* _Assignment_: Your answer must be every line of the data that contains "entre".

[Input for this task — start]

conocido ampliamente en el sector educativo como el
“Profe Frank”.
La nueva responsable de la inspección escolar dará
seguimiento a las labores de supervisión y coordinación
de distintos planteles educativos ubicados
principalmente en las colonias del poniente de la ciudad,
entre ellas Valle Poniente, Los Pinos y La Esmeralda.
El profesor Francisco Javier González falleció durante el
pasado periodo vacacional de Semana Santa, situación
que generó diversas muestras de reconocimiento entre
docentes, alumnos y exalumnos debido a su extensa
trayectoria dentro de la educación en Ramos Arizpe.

[Input for this task — finish]

* _Result_:
entre ellas Valle Poniente, Los Pinos y La Esmeralda.
que generó diversas muestras de reconocimiento entre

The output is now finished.